I have a data frame like this:
df:
number score
12 NaN
13 NaN
14 NaN
15 NaN
16 10
17 NaN
18 NaN
- I want to filter this data frame from the start to the row where it finds a number in the score column. So, after filtering the data frame should look like this:
new_df: number score 12 NaN 13 NaN 14 NaN 15 NaN 16 10
- I want to filter this data frame from the row where it finds a number in the score column to the end of the data frame. So, after filtering the data frame should look like this:
new_df: number score 16 10 17 NaN 18 NaN
How do I filter this data frame?

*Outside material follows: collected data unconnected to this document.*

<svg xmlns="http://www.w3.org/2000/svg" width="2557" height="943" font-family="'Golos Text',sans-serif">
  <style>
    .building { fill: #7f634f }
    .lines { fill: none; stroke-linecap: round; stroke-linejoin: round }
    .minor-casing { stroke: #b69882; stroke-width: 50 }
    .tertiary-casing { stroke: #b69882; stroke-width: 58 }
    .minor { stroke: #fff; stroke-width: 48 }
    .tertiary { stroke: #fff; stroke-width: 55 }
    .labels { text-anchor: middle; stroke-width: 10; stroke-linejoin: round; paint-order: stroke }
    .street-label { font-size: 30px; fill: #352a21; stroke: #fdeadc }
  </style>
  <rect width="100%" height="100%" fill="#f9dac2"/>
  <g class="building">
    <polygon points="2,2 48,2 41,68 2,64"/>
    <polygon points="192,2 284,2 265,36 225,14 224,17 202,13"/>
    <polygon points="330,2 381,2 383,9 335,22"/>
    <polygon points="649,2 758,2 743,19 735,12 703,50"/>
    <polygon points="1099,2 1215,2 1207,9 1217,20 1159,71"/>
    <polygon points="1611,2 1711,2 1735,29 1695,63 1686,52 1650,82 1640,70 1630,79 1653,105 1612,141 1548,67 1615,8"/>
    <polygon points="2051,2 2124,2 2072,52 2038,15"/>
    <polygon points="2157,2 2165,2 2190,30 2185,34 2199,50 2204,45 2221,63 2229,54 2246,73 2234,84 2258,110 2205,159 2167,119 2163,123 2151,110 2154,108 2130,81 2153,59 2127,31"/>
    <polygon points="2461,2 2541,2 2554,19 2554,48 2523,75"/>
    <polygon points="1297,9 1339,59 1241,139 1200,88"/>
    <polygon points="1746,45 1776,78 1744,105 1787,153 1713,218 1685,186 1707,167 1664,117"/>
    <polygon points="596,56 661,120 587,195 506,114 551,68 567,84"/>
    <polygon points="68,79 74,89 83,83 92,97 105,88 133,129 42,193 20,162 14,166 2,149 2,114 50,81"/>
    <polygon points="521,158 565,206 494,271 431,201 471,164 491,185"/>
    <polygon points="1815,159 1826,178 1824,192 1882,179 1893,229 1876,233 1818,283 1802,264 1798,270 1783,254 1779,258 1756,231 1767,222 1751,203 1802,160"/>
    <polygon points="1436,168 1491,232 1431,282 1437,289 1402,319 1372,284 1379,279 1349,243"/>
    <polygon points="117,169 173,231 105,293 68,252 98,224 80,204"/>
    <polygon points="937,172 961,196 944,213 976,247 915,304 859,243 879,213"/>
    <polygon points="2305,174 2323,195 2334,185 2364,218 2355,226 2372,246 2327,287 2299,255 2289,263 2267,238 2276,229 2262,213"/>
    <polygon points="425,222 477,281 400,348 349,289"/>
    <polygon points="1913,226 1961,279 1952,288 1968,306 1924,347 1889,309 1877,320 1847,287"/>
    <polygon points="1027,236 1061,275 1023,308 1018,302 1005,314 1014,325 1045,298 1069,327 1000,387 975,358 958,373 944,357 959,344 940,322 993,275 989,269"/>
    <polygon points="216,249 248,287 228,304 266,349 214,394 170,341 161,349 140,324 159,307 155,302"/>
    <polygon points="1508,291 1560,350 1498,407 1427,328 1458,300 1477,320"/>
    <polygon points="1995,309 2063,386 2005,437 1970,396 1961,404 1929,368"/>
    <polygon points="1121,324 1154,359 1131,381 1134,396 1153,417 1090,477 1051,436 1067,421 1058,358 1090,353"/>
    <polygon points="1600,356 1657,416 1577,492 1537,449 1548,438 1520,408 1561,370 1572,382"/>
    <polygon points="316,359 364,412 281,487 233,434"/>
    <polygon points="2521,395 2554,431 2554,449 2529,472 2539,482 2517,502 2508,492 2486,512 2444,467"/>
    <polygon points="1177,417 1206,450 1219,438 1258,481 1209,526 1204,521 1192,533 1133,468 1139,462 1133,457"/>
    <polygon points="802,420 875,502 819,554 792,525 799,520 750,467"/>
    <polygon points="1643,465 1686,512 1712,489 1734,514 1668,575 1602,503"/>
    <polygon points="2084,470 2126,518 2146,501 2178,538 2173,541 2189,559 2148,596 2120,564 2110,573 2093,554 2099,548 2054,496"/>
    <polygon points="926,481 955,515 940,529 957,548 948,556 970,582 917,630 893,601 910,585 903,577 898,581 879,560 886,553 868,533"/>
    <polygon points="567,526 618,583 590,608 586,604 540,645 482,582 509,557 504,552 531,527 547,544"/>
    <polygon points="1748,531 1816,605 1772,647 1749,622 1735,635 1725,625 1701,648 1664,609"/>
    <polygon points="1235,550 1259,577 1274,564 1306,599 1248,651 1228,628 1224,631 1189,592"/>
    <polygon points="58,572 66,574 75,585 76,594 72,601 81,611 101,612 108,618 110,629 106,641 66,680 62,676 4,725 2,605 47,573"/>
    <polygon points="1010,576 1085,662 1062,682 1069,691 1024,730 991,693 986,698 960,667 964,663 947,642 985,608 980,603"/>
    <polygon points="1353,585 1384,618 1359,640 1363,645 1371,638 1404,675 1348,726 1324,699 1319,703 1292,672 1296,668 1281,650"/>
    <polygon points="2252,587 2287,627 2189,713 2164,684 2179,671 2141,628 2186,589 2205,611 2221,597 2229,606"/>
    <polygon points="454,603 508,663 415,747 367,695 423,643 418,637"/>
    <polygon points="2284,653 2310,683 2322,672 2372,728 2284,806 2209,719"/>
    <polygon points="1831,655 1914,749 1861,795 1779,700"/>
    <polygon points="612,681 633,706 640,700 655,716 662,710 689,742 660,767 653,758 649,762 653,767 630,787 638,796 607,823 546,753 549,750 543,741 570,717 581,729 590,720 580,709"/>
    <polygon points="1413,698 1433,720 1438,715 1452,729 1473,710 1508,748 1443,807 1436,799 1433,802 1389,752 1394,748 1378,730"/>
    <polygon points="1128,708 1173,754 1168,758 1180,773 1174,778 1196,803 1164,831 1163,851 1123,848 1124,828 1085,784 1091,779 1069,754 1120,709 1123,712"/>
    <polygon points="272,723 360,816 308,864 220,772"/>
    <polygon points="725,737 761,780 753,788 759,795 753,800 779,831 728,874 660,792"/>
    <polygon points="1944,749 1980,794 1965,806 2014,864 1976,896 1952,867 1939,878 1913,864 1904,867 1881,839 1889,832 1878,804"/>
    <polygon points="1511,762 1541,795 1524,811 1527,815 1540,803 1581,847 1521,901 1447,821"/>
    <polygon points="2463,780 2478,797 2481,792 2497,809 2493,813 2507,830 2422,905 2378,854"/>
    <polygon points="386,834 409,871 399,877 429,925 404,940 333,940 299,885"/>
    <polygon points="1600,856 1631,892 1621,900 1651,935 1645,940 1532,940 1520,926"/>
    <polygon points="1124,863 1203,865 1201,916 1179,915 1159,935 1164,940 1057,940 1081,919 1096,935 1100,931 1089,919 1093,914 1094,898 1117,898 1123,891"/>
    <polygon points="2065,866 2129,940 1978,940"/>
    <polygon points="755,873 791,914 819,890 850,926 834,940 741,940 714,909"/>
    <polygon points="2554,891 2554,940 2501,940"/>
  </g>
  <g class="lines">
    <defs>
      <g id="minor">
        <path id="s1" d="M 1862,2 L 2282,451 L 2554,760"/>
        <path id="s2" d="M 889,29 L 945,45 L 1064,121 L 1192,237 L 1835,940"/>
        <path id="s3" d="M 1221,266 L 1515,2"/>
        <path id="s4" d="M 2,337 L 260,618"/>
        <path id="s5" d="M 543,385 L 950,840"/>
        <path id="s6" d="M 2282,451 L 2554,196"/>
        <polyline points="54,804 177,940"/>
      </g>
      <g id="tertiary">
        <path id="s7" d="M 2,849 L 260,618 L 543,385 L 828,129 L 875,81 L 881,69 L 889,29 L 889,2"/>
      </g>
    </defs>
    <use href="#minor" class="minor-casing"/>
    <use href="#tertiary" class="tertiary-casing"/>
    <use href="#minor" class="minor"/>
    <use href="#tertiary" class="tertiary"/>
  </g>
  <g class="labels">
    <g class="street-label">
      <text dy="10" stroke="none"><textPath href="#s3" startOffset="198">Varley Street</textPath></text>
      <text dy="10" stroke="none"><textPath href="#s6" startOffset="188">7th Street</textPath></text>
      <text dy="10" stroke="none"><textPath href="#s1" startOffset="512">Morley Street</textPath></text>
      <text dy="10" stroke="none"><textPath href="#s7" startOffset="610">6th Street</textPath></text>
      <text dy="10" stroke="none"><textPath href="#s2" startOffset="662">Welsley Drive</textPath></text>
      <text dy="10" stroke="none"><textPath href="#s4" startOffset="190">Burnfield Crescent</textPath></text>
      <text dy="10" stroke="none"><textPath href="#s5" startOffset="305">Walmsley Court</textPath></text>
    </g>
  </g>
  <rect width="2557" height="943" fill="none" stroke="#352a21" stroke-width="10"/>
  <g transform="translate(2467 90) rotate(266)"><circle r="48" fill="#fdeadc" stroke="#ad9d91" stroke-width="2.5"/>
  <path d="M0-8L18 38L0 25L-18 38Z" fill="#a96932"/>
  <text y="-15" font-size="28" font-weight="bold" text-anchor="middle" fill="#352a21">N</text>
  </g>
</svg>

Kindly help
CodePudding user response:
You can use a reverse cummax
and boolean slicing:
new_df = df[df['score'].notna()[::-1].cummax()]
Output:
number score
0 12 NaN
1 13 NaN
2 14 NaN
3 15 NaN
4 16 10.0
For the second one, a simple cummax
:
new_df = df[df['score'].notna().cummax()]
Output:
number score
4 16 10.0
5 17 NaN
6 18 NaN
CodePudding user response:
You can use pd.Series.last_valid_index
and pd.Series.first_valid_index
like this:
df.loc[df['score'].first_valid_index():]
Output:
number score
4 16 10.0
5 17 NaN
6 18 NaN
And,
df.loc[:df['score'].last_valid_index()]
Output:
number score
0 12 NaN
1 13 NaN
2 14 NaN
3 15 NaN
4 16 10.0
And, if you wanted to clip leading NaN and trailing Nan you can combined the two.
df.loc[df['score'].first_valid_index():df['score'].last_valid_index()]
Output:
number score
4 16 10.0